Supplied passage:
##############################

A Specter of Dictatorship in Brazil

Little more than three decades after the end of dictatorship, Jair Bolsonaro’s win in the Brazilian elections forebodes a crackdown on democratic institutions from the university to the press to the judiciary.

November 5, 2018

Several student organizations protesting outside the Regional Electoral Court of Rio de Janeiro on October 26, 2018. (Fernando Frazão/Agência Brasil)

On October 28, Brazilians voted in the second round of the most contentious election since the return of democracy in 1989. As polls had predicted, the ultra-right candidate Jair Bolsonaro (PSL) beat the leftist Fernando Haddad (PT). The margin was smaller than had been anticipated, with Bolsonaro receiving 55% of the valid vote to Haddad’s 45%. There was also a record number of abstentions. Between null, blank and no-show voters, 30% of the voting population sat out the election.

##############################

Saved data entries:

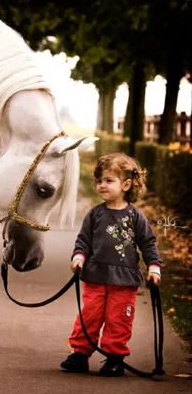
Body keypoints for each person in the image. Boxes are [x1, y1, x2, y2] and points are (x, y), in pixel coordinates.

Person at [60, 152, 162, 377]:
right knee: (90, 316)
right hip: (95, 276)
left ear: (126, 184)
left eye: (108, 180)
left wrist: (154, 268)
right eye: (99, 181)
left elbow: (148, 243)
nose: (101, 185)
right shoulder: (94, 214)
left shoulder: (135, 217)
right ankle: (80, 354)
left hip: (124, 281)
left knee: (119, 319)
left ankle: (114, 359)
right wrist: (78, 257)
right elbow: (83, 241)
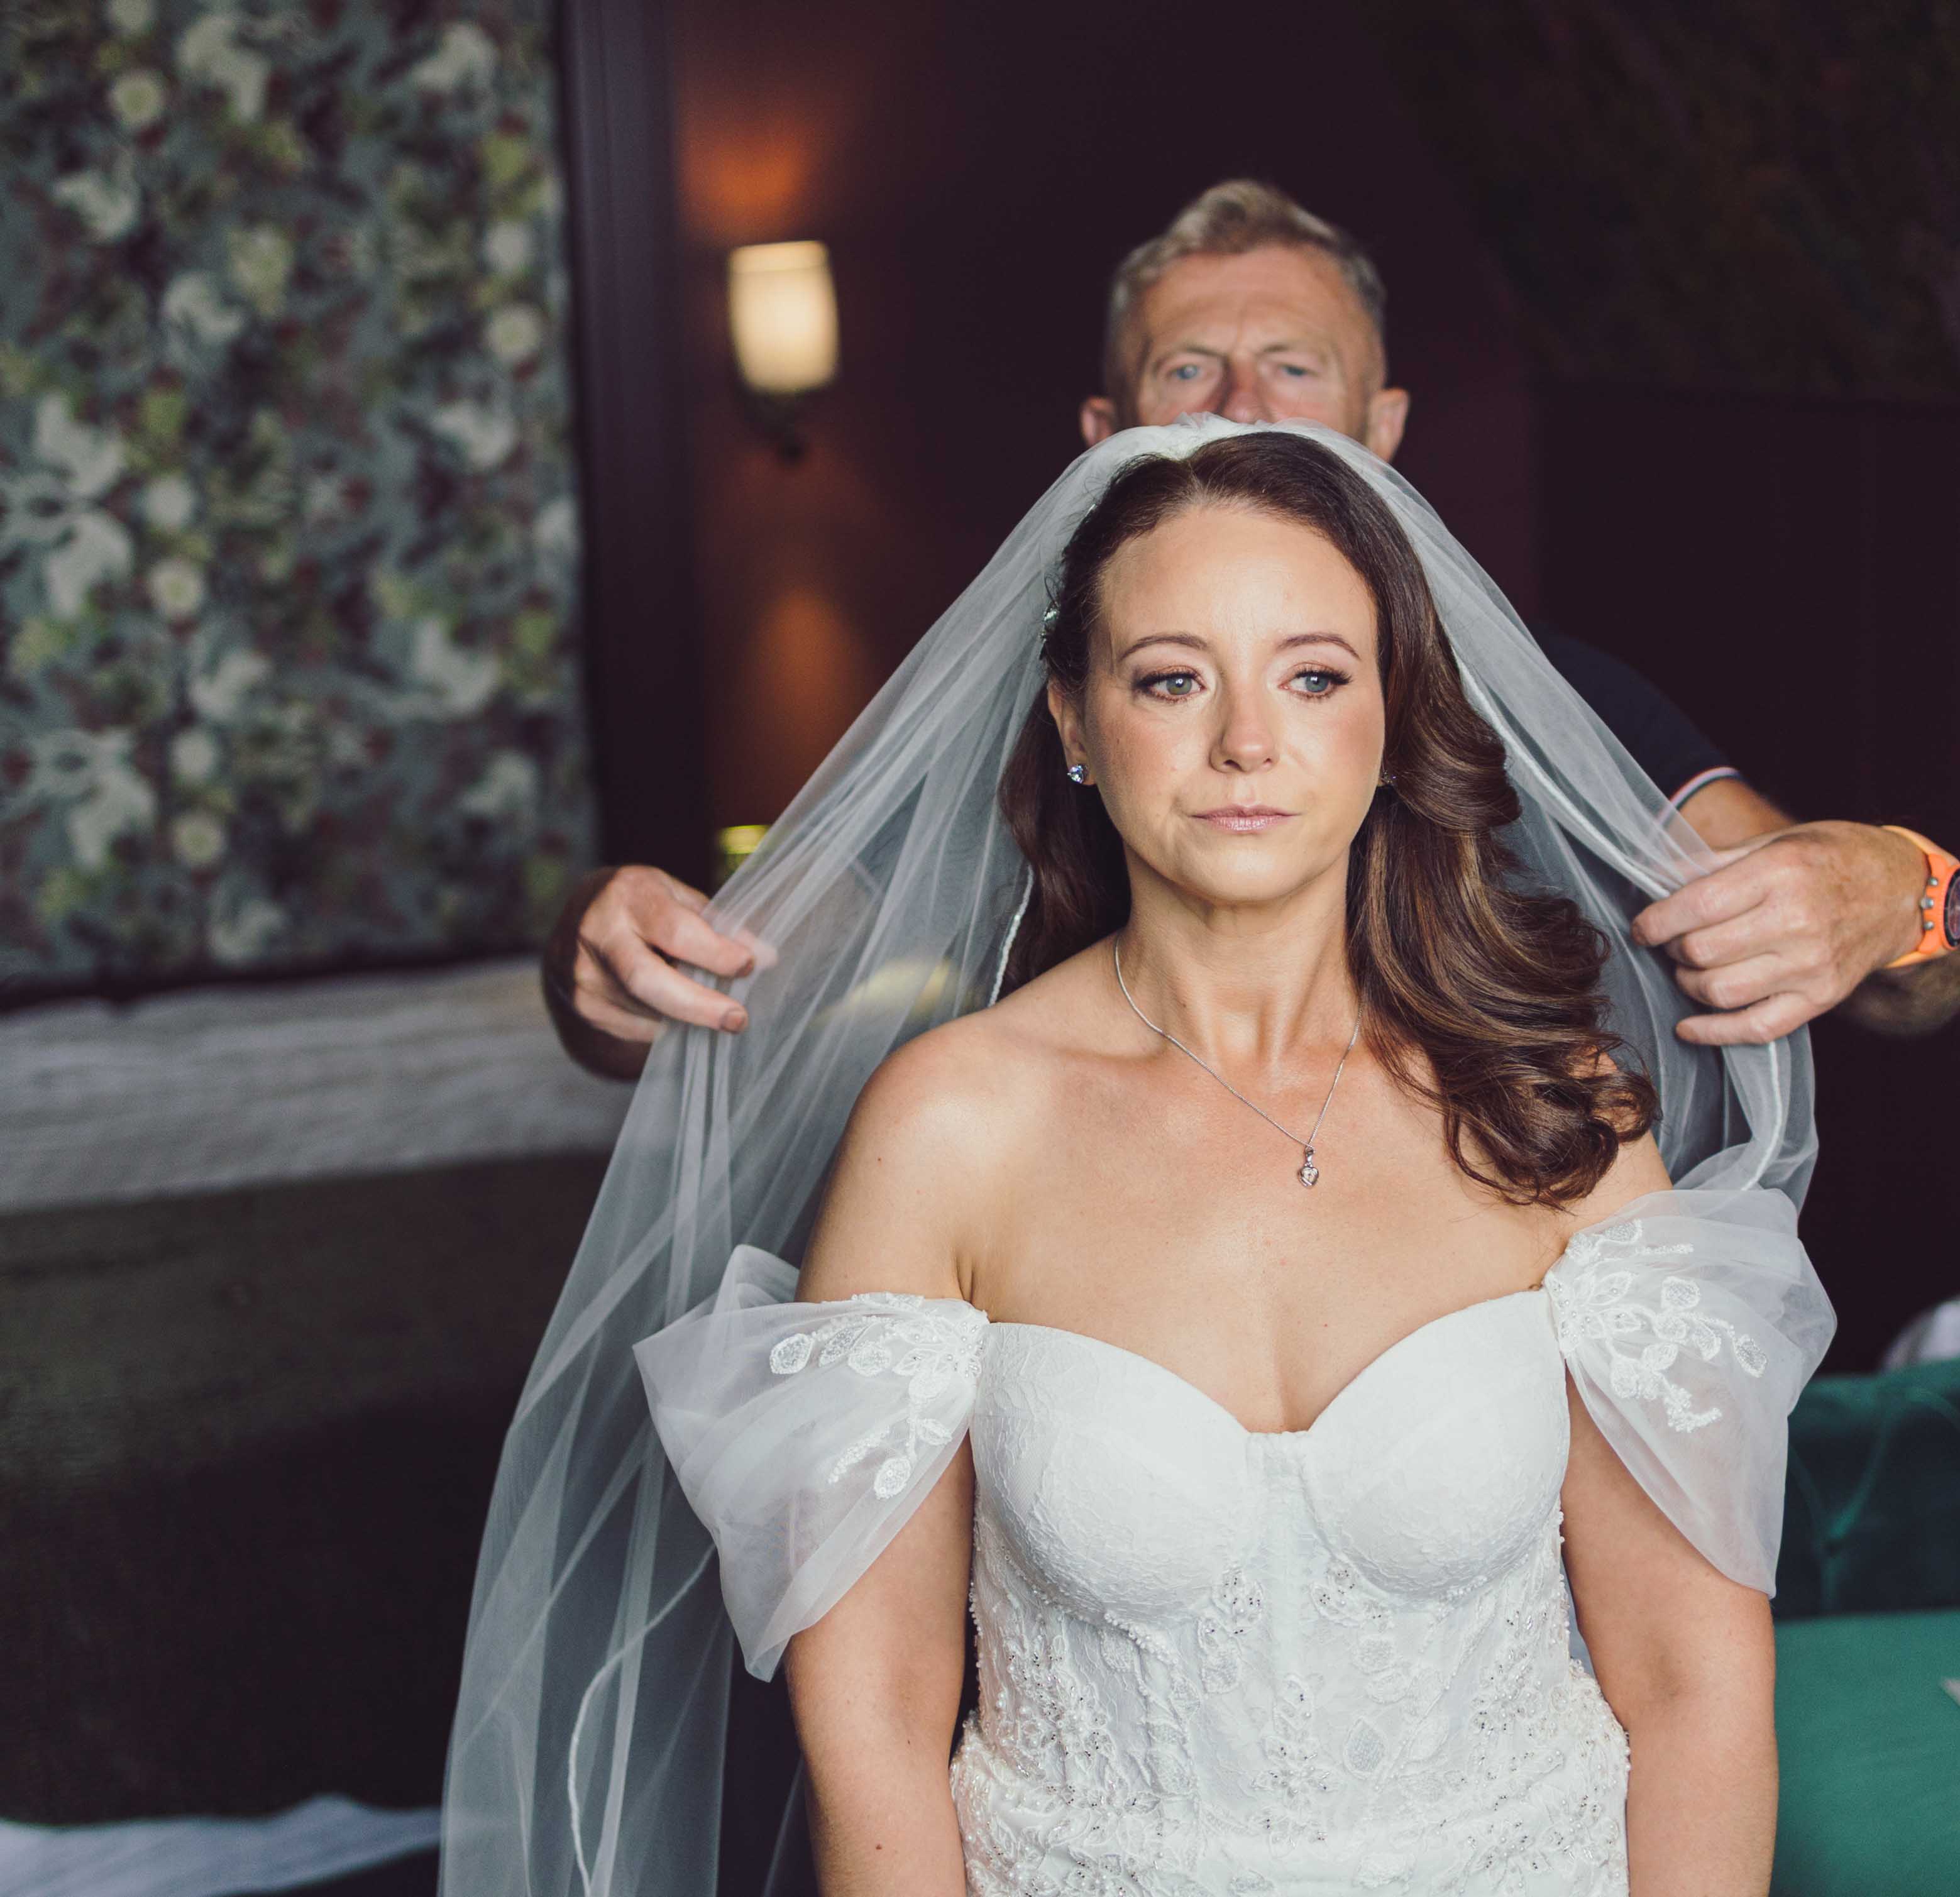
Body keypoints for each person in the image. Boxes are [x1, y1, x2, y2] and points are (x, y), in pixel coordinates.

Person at [442, 418, 1832, 1897]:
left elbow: (1693, 1684)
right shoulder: (949, 1128)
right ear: (1074, 725)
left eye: (1312, 677)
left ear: (1391, 717)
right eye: (1173, 679)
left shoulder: (1550, 1107)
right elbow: (877, 1743)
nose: (1247, 743)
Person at [545, 182, 1960, 1082]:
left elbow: (1914, 992)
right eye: (1190, 368)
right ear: (1105, 436)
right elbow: (682, 1011)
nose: (1239, 400)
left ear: (1383, 430)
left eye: (1293, 366)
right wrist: (603, 962)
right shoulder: (1011, 721)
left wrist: (1894, 887)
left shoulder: (1556, 699)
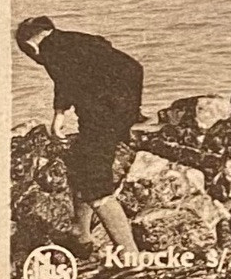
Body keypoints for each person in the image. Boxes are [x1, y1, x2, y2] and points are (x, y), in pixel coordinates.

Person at [16, 16, 143, 257]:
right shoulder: (81, 41)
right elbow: (131, 67)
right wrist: (130, 113)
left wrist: (58, 118)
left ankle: (131, 255)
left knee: (97, 186)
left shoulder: (50, 47)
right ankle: (81, 232)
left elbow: (65, 81)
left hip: (103, 117)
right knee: (79, 161)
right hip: (117, 110)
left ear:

##############################

Set of tasks:
[1] Answer these questions using the article on Brazil's 2018 election:
(a) On what date did student organizations protest outside the Regional Electoral Court of Rio de Janeiro?
(b) What share of the valid vote did Jair Bolsonaro receive?
(c) What percentage of the voting population sat out the election?
[2] In the article on Brazil's 2018 election, recast the paragraph beginning "On October 28, Brazilians voted" as a bulleted list that keeps its main facts.
[3] List every democratic institution that the subtitle of the article on Brazil's 2018 election says faces a crackdown.

Per-task outputs:
[1]
(a) October 26, 2018
(b) 55%
(c) 30%

[2]
- On October 28, Brazilians voted in the second round of the most contentious election since democracy returned in 1989.
- As polls had predicted, the ultra-right Jair Bolsonaro (PSL) defeated the leftist Fernando Haddad (PT).
- The margin was smaller than expected: Bolsonaro received 55% of the valid vote and Haddad 45%.
- Abstentions reached a record, with 30% of the voting population casting null or blank votes or not voting at all.

[3]
- The university
- The press
- The judiciary